The paper would also seem to resolve one conundrum that has bedeviled the debate about automation. If robots are replacing humans, many reasonable people have asked, why haven’t we seen a surge of productivity growth? After all, if robots are better at their jobs and cheaper to maintain than the humans they replaced, productivity should be accelerating, not slowing down as it has been. But according to Acemoglu et al., the robots are actually less productive than the humans they elbowed aside; they only win the race because of the tax code.

But before we go taxing robots, let’s test this theory. The three economists’ conclusion is based on a particular model of how robots and humans interact on the job. Models can be wrong, especially highly complex macroeconomic models like the one these economists use. It’s worth noting that classical economic theories make very different claims, with some even saying the rate of taxation on all types of capital should be zero. So it’s important to look at the data.

The evidence that automation has been displacing human labor is fairly thin. A 2017 NBER paper by Acemoglu and Restrepo found that industries and areas that added more robots saw lower employment and lower wages. But a careful analysis by economists Lawrence Mishel and Josh Bivens of the Economic Policy Institute found that the story wasn’t so clear. Acemoglu and Restrepo focused only on one very narrow form of automation — industrial robots. Mishel and Bivens, looking at the same data, found that overall investment in information technology was positively correlated with employment.

Meanwhile, a 2018 paper by economists Katja Mann and Lukas Puttmann looked at the effect of automation-related patents — a proxy for the invention of new kinds of robotic and related technologies. They found that industries with more of these patents tended to add jobs rather than shed them. That suggests robots tend to complement human workers rather than displace them overall, even if they do tend to change the kind of work humans do.

Simply looking across countries, it seems doubtful that even industrial robots themselves are the bogeyman they’re made out to be. The US lags far behind other countries in its use of robots, and those other countries seem to be doing just fine on the employment front.
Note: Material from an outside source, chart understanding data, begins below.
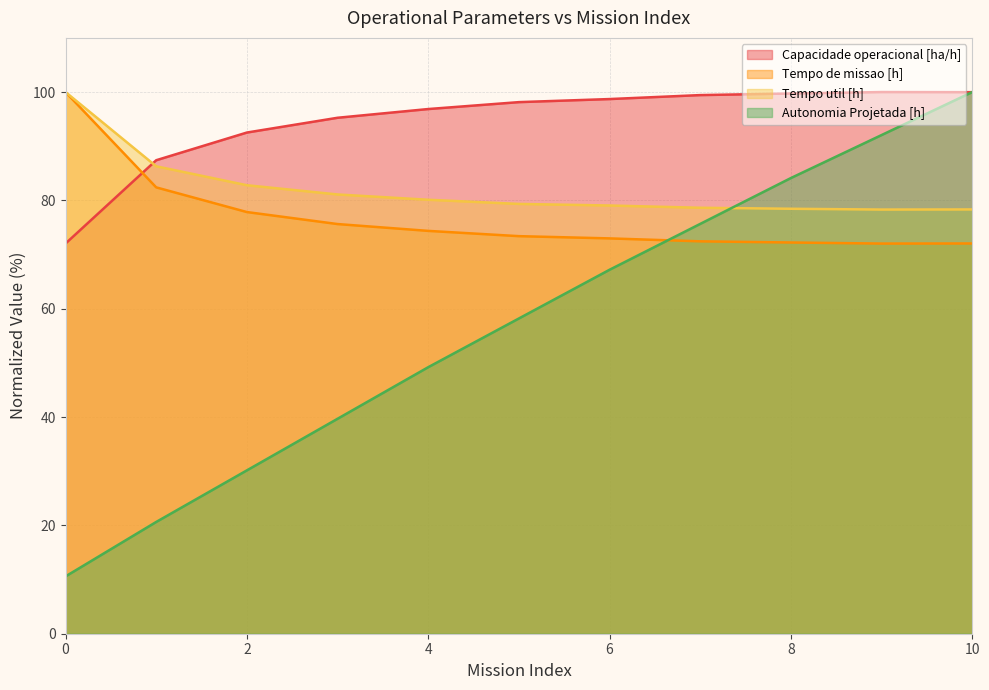

What is the approximate value of Autonomia Projetada [h] at 4?

49.2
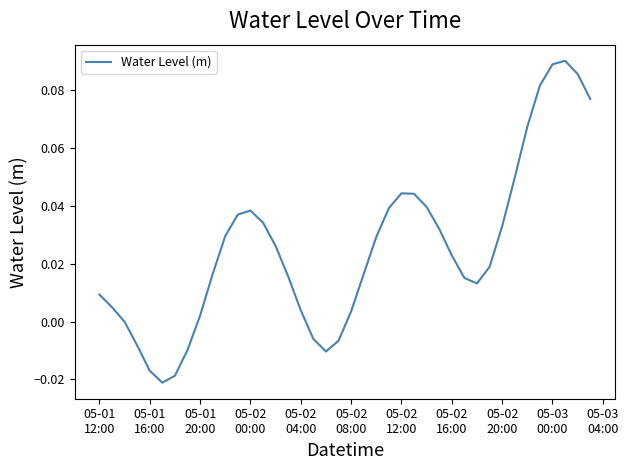

How many lines are shown in the chart?

1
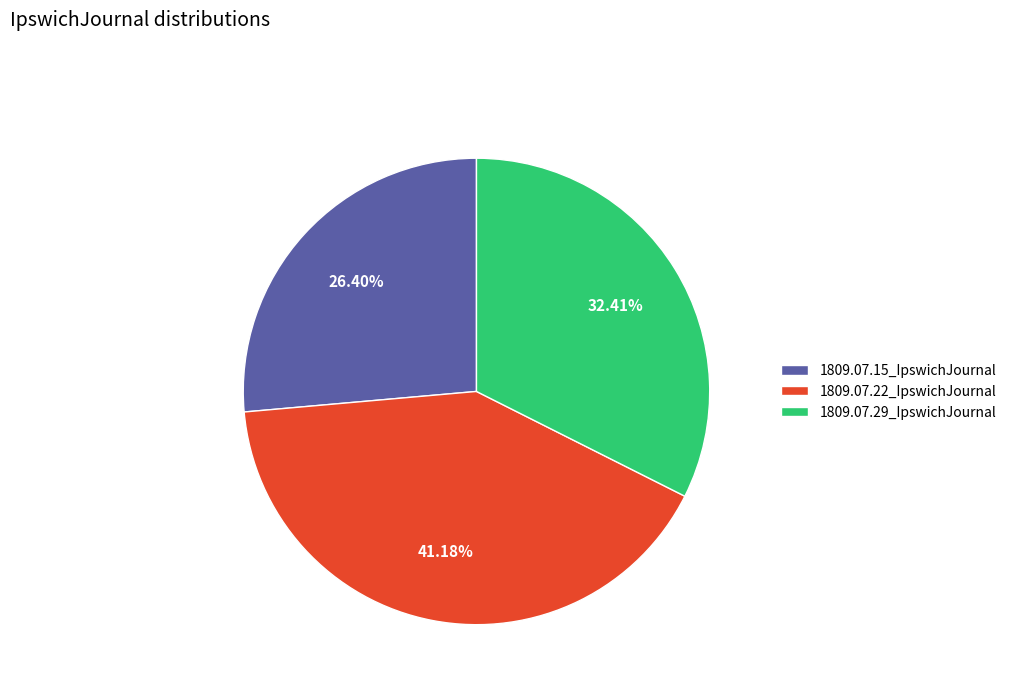

Rank the categories by value from highest to lowest.

1809.07.22_IpswichJournal, 1809.07.29_IpswichJournal, 1809.07.15_IpswichJournal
It’s possible, then, that Acemoglu, Manera and Restrepo may not have the right model for how automation affects jobs. Robots might add to international competitiveness, which means that taxing automation might put US companies at a disadvantage and ultimately put more Americans out of work. It’s also possible that the tax system should favor robots in order to boost technological progress. Some economic historians believe that cheap robots and expensive labor was what led to the Industrial Revolution. If using the tax code to push companies to invent new kinds of automation raises the pace of invention, it could be worth a small loss of efficiency in the short term.

While it would be nice to unite a fractured US society against an inanimate enemy, the reality may be more complex. Rushing to tax the robots may end up short-circuiting competitiveness and innovation, and that in turn could sap jobs and growth. It’s not worth the risk.